MEETING OF MINDS: The 17th Congress of the Chinese Academy of Sciences and the 12th Congress of the Chinese Academy of Engineering opens in Beijing on June 9 (PANG XINGLEI)
The Chinese Academy of Sciences (CAS) and the Chinese Academy of Engineering (CAE) have redrafted their charters in an effort to improve the selection and management system for academicians.
The amended charters, which were ratified during the biennial congresses of the country's two top think tanks on June 9-13, included modifications to the nomination and exit mechanisms for academicians by barring governments, universities and enterprises from the right to make nominations.
According to previous rules on new member selections of the CAS and the CAE, candidates can be recommended by other academicians, eligible employers or national academic societies. "Organizations such as the Ministry of Education and the China Association of Science and Technology only have the right to recommend candidates to other academicians," said Chen Jiaer, a CAS academician and former President of Peking University.
To cut administrative interference, the new charters deny other organizations of the right to nominate candidates, leaving only incumbent academicians and academic groups commissioned by the two think tanks this privilege.

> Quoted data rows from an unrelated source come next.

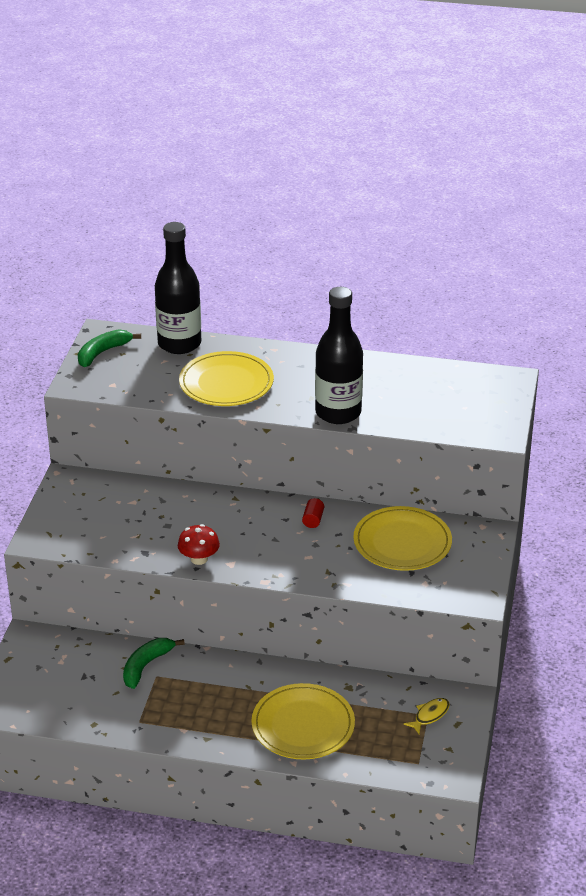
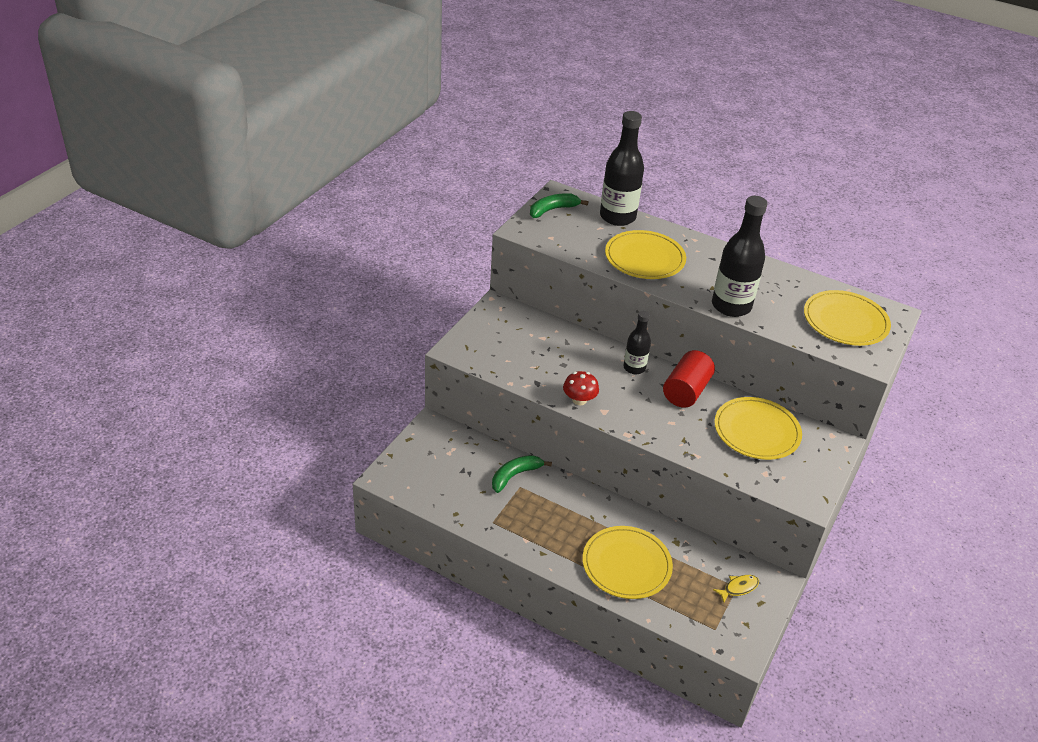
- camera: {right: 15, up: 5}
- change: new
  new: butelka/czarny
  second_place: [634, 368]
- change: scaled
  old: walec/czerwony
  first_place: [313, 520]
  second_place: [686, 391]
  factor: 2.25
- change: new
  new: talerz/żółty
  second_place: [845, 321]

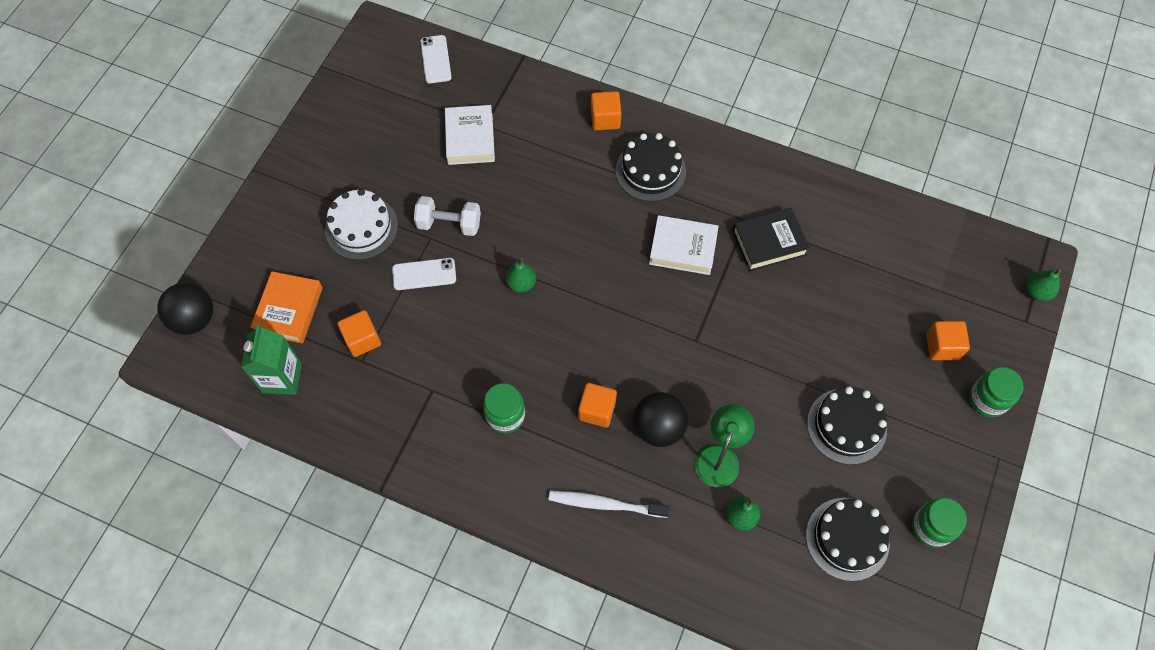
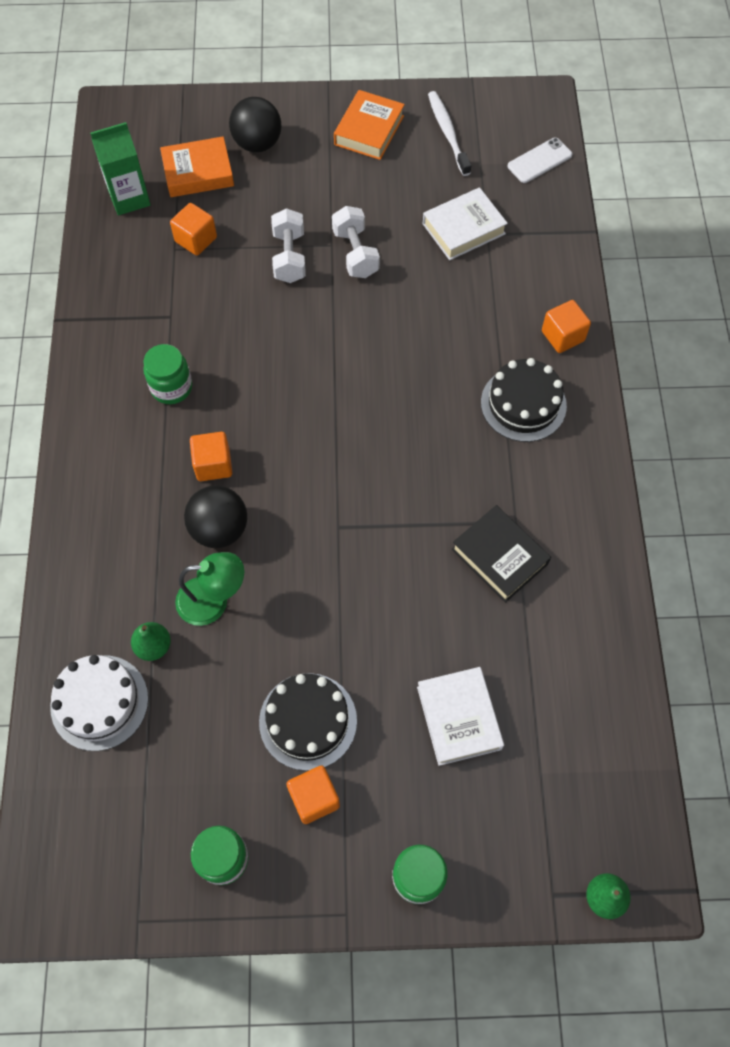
- camera: {right: 65, up: 0}
- change: shifted
  old: tort/biały
  first_place: [361, 227]
  second_place: [99, 702]
- change: shifted
  old: piłka/czarny
  first_place: [194, 319]
  second_place: [257, 144]
- change: swapped
  old: telefon/biały
  new: hantel/biały
  first_place: [424, 274]
  second_place: [289, 257]
- change: shifted
  old: sześcian/pomarańczowy
  first_place: [942, 346]
  second_place: [314, 798]
- change: new
  new: książka/pomarańczowy
  second_place: [369, 130]
- change: shifted
  old: książka/biały
  first_place: [683, 248]
  second_place: [459, 718]
- change: shifted
  old: szczoteczka do zębów/biały
  first_place: [605, 504]
  second_place: [448, 133]
- change: gone
  old: gruszka/zielony
  first_place: [521, 283]
- change: gone
  old: tort/czarny
  first_place: [847, 539]

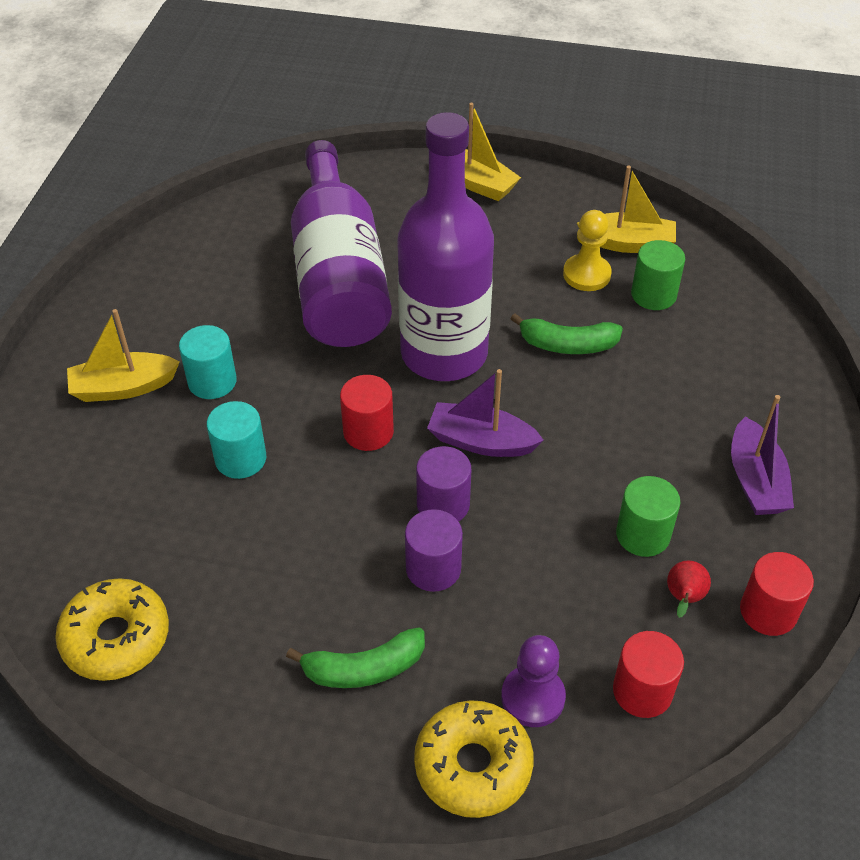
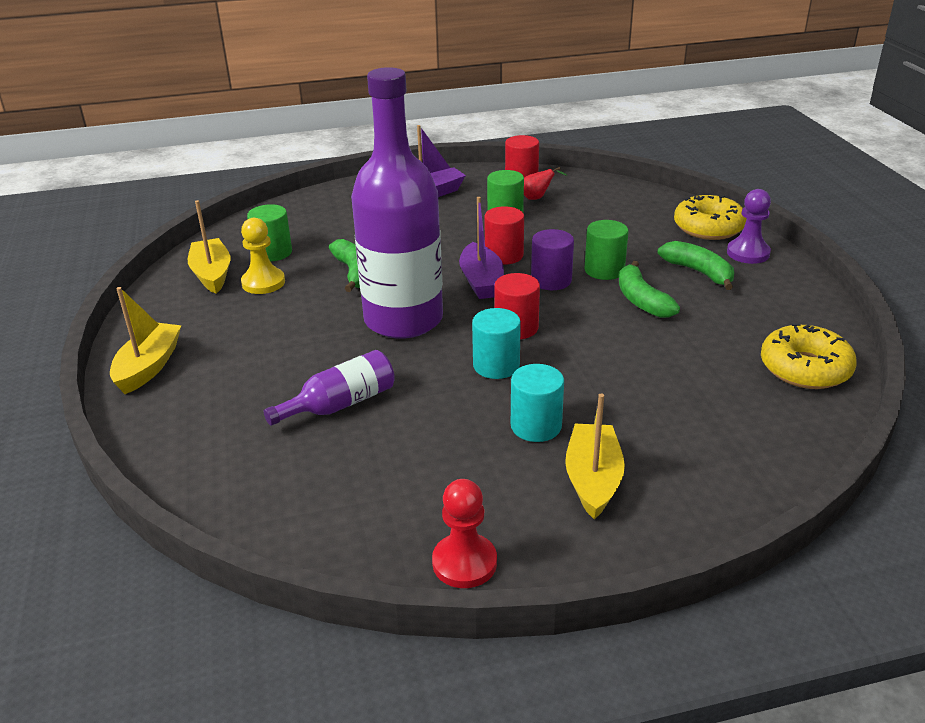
- camera: {right: -115, up: -15}
- change: scaled
  old: butelka/fioletowy
  first_place: [338, 276]
  second_place: [340, 404]
  factor: 0.46
- change: new
  new: pionek/czerwony
  second_place: [464, 563]
- change: shifted
  old: walec/turkusowy
  first_place: [240, 459]
  second_place: [496, 366]
- change: shifted
  old: walec/czerwony
  first_place: [642, 691]
  second_place: [504, 255]
- change: rotated
  old: łódka/żółty
  first_place: [123, 387]
  second_place: [593, 479]
  degrees: -135
- change: repainted
  old: walec/fioletowy
  new: walec/zielony
  first_place: [433, 568]
  second_place: [604, 270]
- change: new
  new: banan/zielony
  second_place: [641, 300]
- change: shifted
  old: pionek/fioletowy
  first_place: [533, 697]
  second_place: [748, 253]

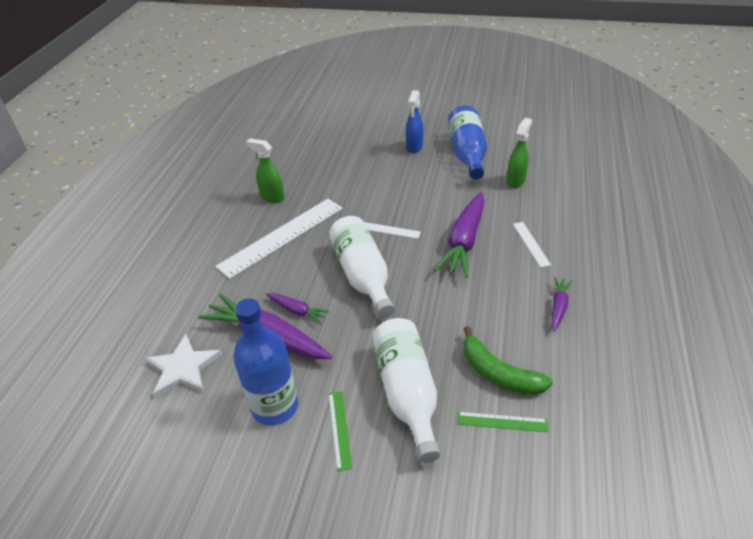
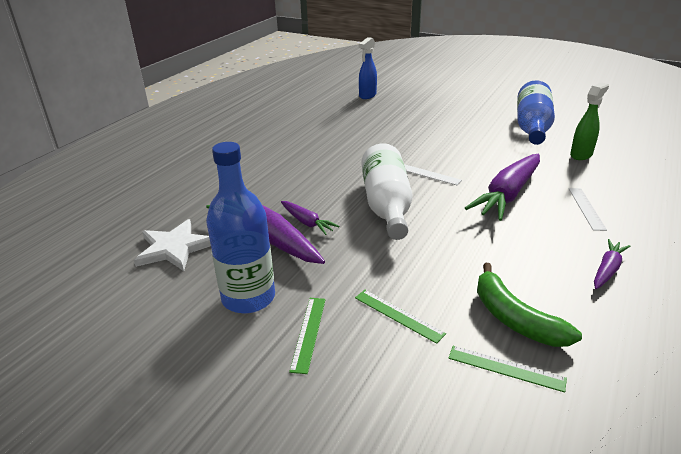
- camera: {right: 15, up: -10}
- change: swapped
  old: butelka/biały
  new: linijka/zielony
  first_place: [407, 392]
  second_place: [398, 315]
- change: shifted
  old: spryskiwacz/niebieski
  first_place: [414, 147]
  second_place: [367, 95]
- change: gone
  old: linijka/biały
  first_place: [282, 236]
- change: gone
  old: spryskiwacz/zielony
  first_place: [272, 197]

The move is a response to a reform plan adopted at the Third Plenary Session of the 18th Central Committee of the Communist Party of China (CPC) in November last year, which stated that the system of selection and management for academicians should be modified to help increase the number of younger academicians and phase out the underqualified.
"It is also an attempt to bring China's academician system back to its roots," said Wang Mengshu, a CAE academician and a professor at Beijing Jiaotong University.
In China, the title of academician is the highest honor for a scholar. The lifelong title carries a large amount of prestige. CAS and CAE academicians often hold administrative posts and are granted power to allocate academic resources and evaluate academic works. Every two years, the academies select new academicians, and the selection and management regulations are amended. In October 2013, 104 new academicians were elected to the CAS and the CAE, bringing the total combined number of academicians up to 1,545.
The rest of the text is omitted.